Demasiado tiempo llevaban esperando un reino de realidades externas, de riqueza y fama, poderío y apariencias —incluso de unión con su Dios—; lavándose las manos hasta el codo, restregándose bien antes de comer, que no era todos los días, y oyendo tocar campanillas cuando les daban limosna; viendo cliquear las filacterias de oro cosidas a las ropas de los ricos, eso sí, con letras de la Ley grabadas. Allí, sentados a los pies de un carpintero pobre como ellos, comenzaron a entender que los valores para los conciudadanos del cielo, eran el remedio de su actuales desdichas, que consistían en poseer en la Verdad la tierra, compartiéndola, sin perturbación alguna. Brotaba en cada uno el consuelo de su llanto, otorgado por el mismo Dios; la saciedad de pan y de justicia, ya sin el sudor infecundo de la frente. El reino era simplemente ser participes de la misericordia, siendo como es Dios, eternamente misericordioso. Su riqueza era ver a Dios en la limpieza de la semejanza. A eso les llamaba aquel hombre sentado en una piedra firme, que sabía lo que decía, a ser Hijos de Dios.

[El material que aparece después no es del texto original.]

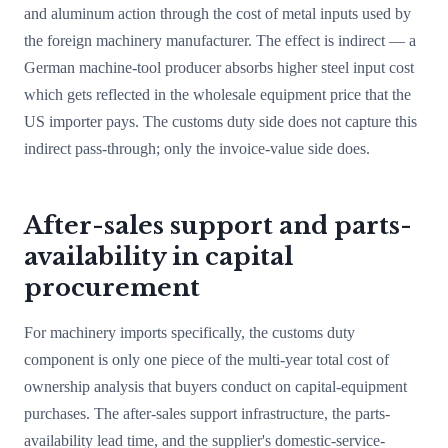
and aluminum action through the cost of metal inputs used by
the foreign machinery manufacturer. The effect is indirect — a
German machine-tool producer absorbs higher steel input cost
which gets reflected in the wholesale equipment price that the
US importer pays. The customs duty side does not capture this
indirect pass-through; only the invoice-value side does.
After-sales support and parts-
availability in capital
procurement
For machinery imports specifically, the customs duty
component is only one piece of the multi-year total cost of
ownership analysis that buyers conduct on capital-equipment
purchases. The after-sales support infrastructure, the parts-
availability lead time, and the supplier's domestic-service-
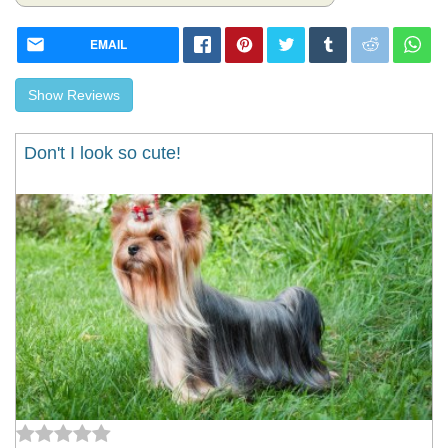
EMAIL
Show Reviews
Don't I look so cute!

Y empezaron a sentir lo que nadie había sentido nunca hasta entonces. Allí, en medio de ellos, con un eco de vida nueva sonando en cada uno, estaba brotando el esperado reino. Y lo creyeron.
Entendieron que uno es pobre de algo, no solo cuando no tiene de eso, sino cuando lo necesita para vivir. Ser pobre de Espíritu era tener la necesidad vital del Espíritu para vivir. Pero esa experiencia les supondría experimentar que la riqueza del Reino se convierte en más urgente, más necesaria cada día. Como ocurría también con el señor ‘don dinero’, que cuanto más se tiene más se quiere, el pobre de Espíritu, necesitará toda una eternidad para saciarse. El ansia amorosa del Espíritu del Reino no tiene fin, aunque sí saciedad. Allí mismo ellos se estaban saciando, y sintiendo más hambre, a la vez, de aquella palabra que no solo era promesa sino realidad en sí misma.
Sentado en la montaña, Jesús les proclamaba dónde estaba ese Reino: En lo escondido del hombre, en el ‘lugar’ —estado de conciencia— en el que se produce el encuentro con el Padre y su Palabra. Para ser del Reino solo había que limpiar el ojo del alma, el que puede ver a Dios con la luz oscura de la fe. El resto, todas las propuestas que enervan el veneno de la primera parte de cada bienaventuranza, se puede descubrir aún al dejarse atravesar por su rayo infrarrojo de sangre y de agua que proyecta la cruz, y que da vida, porque es rayo de amor.